Multiprocessing schemes offer considerable advantages when it comes to power management. When multiple processes are executing on multiple processors, each processor can be scaled to just the required performance for its designated task, and processors can even be shut down when their process is not required. With a large, monolithic processor, such optimizations are not possible, and the processor must be sized to match the peak processing demands of the system. When the system is operating off peak, the power penalty of the large processor must still be paid.

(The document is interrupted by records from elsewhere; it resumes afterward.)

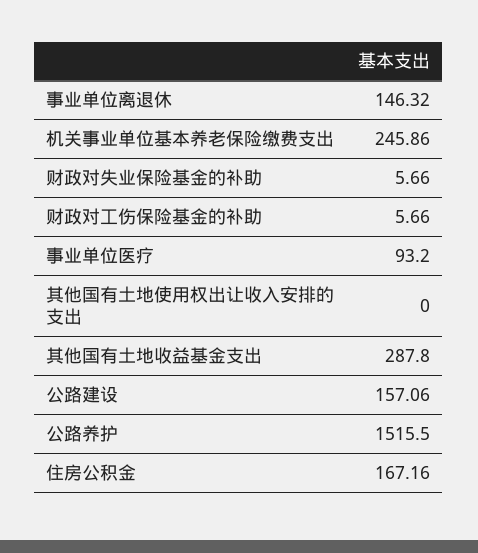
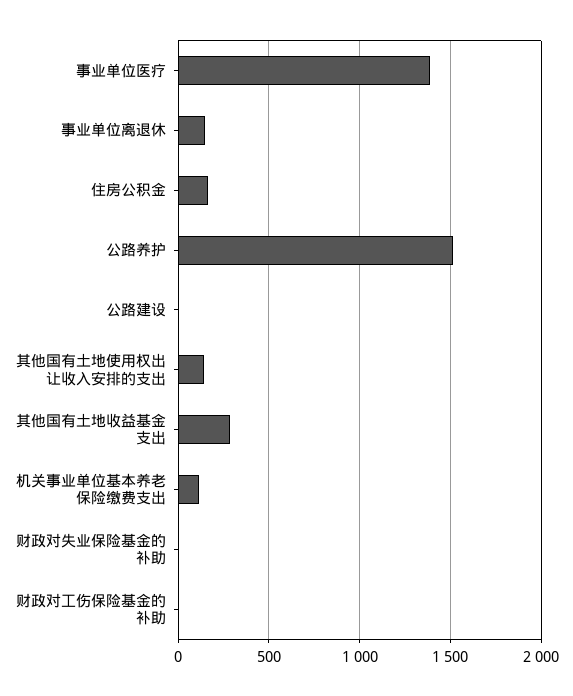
机关事业单位基本养老保险缴费支出: 245.86 -> 100
事业单位医疗: 93.2 -> 1400
其他国有土地使用权出让收入安排的支出: 0 -> 150
公路建设: 157.06 -> 0

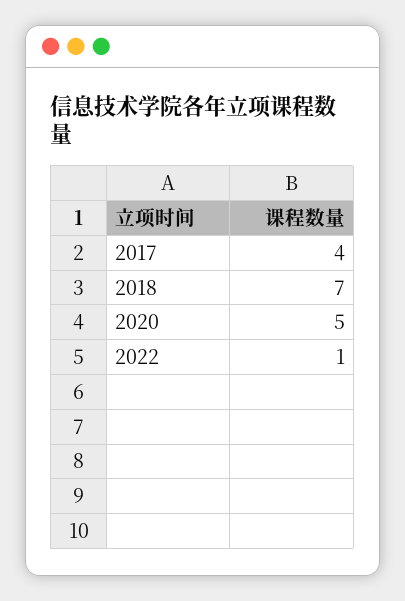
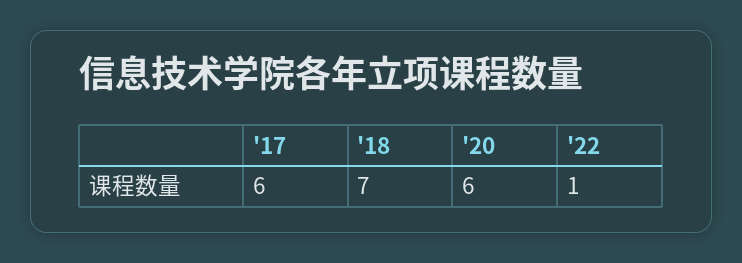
2017: 4 -> 6
2020: 5 -> 6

Once we’re comfortable with the idea of multiple processors being scaled in size for different types of tasks in our embedded system, we can make the next logical leap to customizing the processor architectures for particular tasks as well. As soon as we head down this path, of course, we are giving up the advantage we just gained of software-agnostic processing. Developers of an application for heterogeneous multi processing must absolutely understand the architecture of the target computing environment to take advantage of its inherent efficiencies.
One common approach to heterogeneous multiprocessing is to tailor processors to specific tasks by generating optimized processors using a scheme such as Tensilica’s Xtensa. In these architectures, the processor resources are molded to the task, including custom instructions for performance-intensive functions. In this case, the game is flipped. Instead of needing to understand the processor to design the software, knowledge of the software is required when designing the processor. The result, however, is a highly efficient processor that is well matched to a specific task in a multi-processing system.

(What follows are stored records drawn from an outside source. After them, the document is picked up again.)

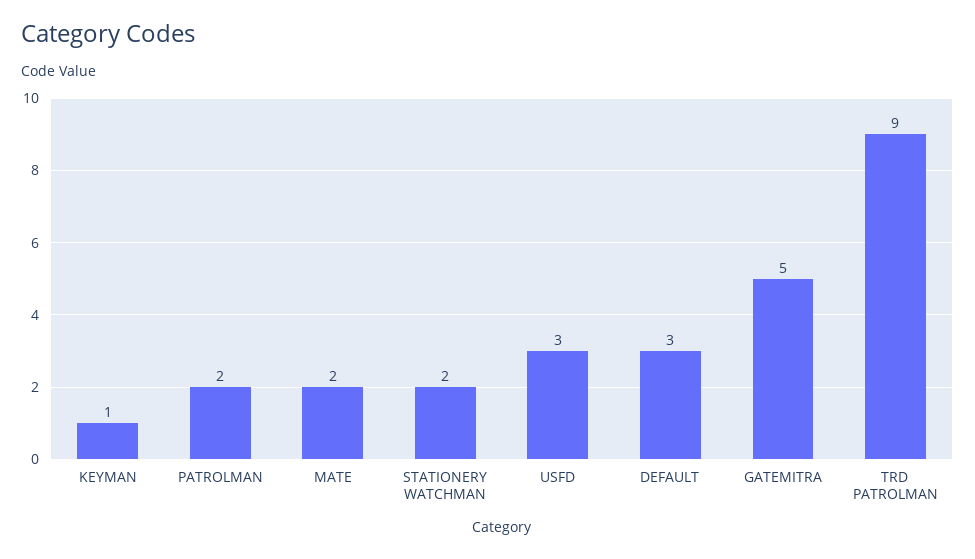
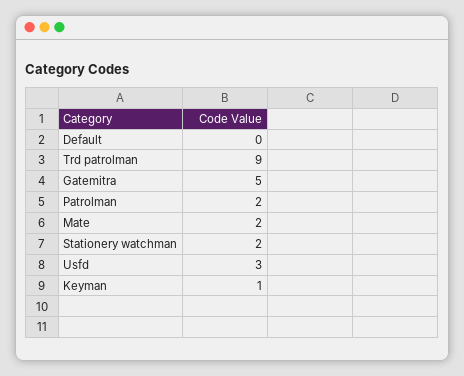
DEFAULT: 3 -> 0

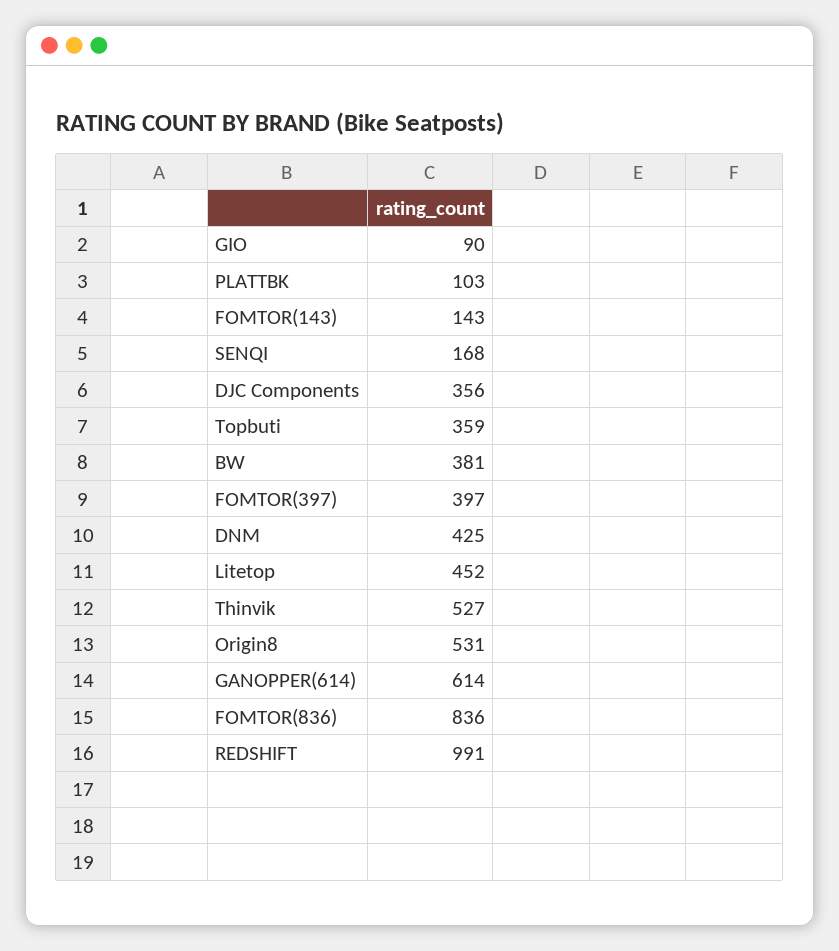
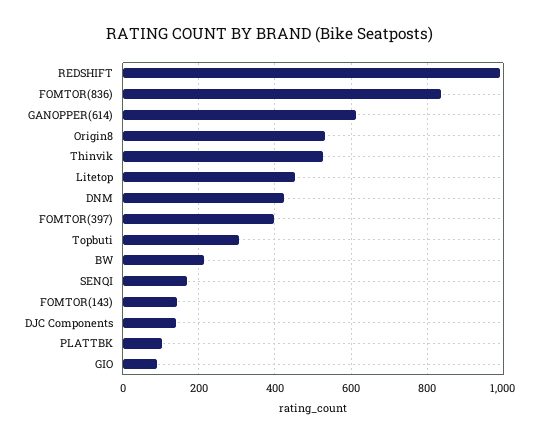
DJC Components: 356 -> 140
Topbuti: 359 -> 300
BW: 381 -> 220

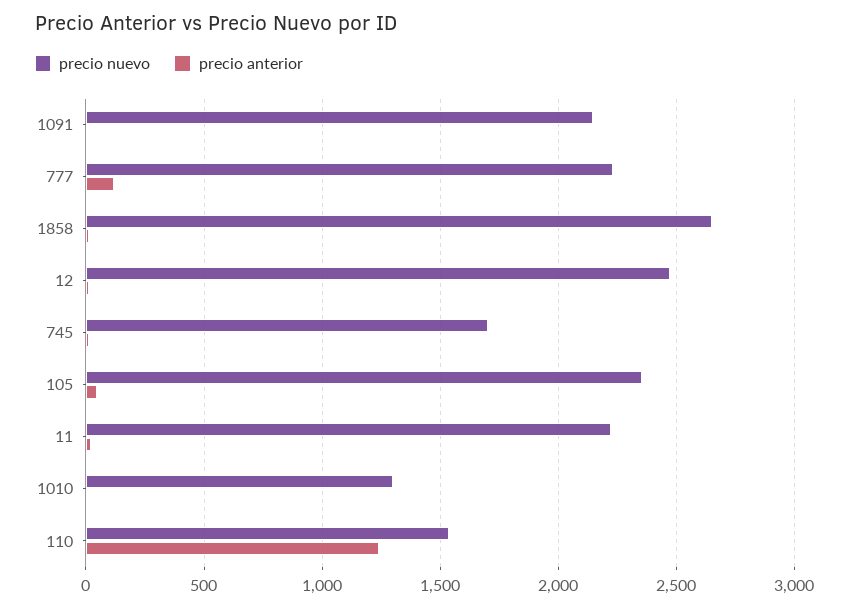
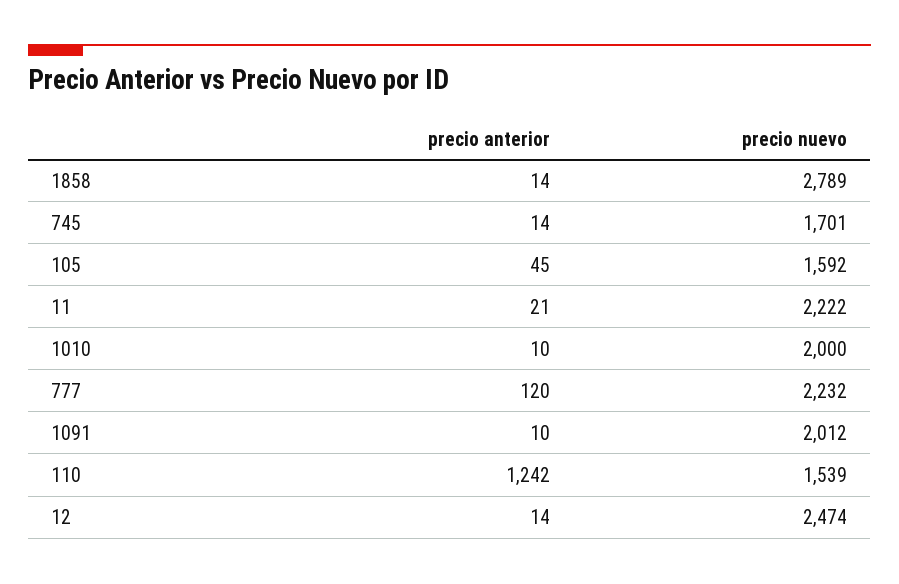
precio nuevo, 1091: 2150 -> 2012
precio nuevo, 1858: 2650 -> 2789
precio nuevo, 105: 2350 -> 1592
precio nuevo, 1010: 1300 -> 2000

Taking the heterogeneous idea to the extreme involves generating datapath accelerators directly in hardware for extreme performance hogs such as signal processing and video processing tasks. In these architectures, even custom instructions put too much demand on a host processor for passing data to the custom processing element. In such cases, the accelerator uses shared memory to directly retrieve and process data, pushing the results back into FIFOs or shared memory locations where it can be accessed by other processing elements. Designing these systems is the most challenging task of all, from both a hardware and software perspective.
Recently, high-level synthesis tools have been developed that assist with this task by compiling C code directly into highly parallelized hardware for algorithm acceleration. These monster datapath elements may include hundreds of arithmetic units that can operate in parallel, giving orders of magnitude acceleration in compute-intensive algorithms. The design challenge, however, is interfacing these blocks to the rest of the embedded system in a way that doesn’t just move the bottleneck. Careful construction of communications protocols and data access is required to take advantage of the full performance and efficiency potential of a hardware accelerator scheme.
None of these solutions is a panacea for performance and power problems in embedded systems. In each case, the particular demands of the application must be carefully weighed against the strengths of each architectural approach. Just as Toby and his dad want to build a race car that will fit the driver, the track, and the rule book while achieving maximum performance, we need to tailor our embedded system design to the particular performance demands of our application. If we don’t, our competitors will.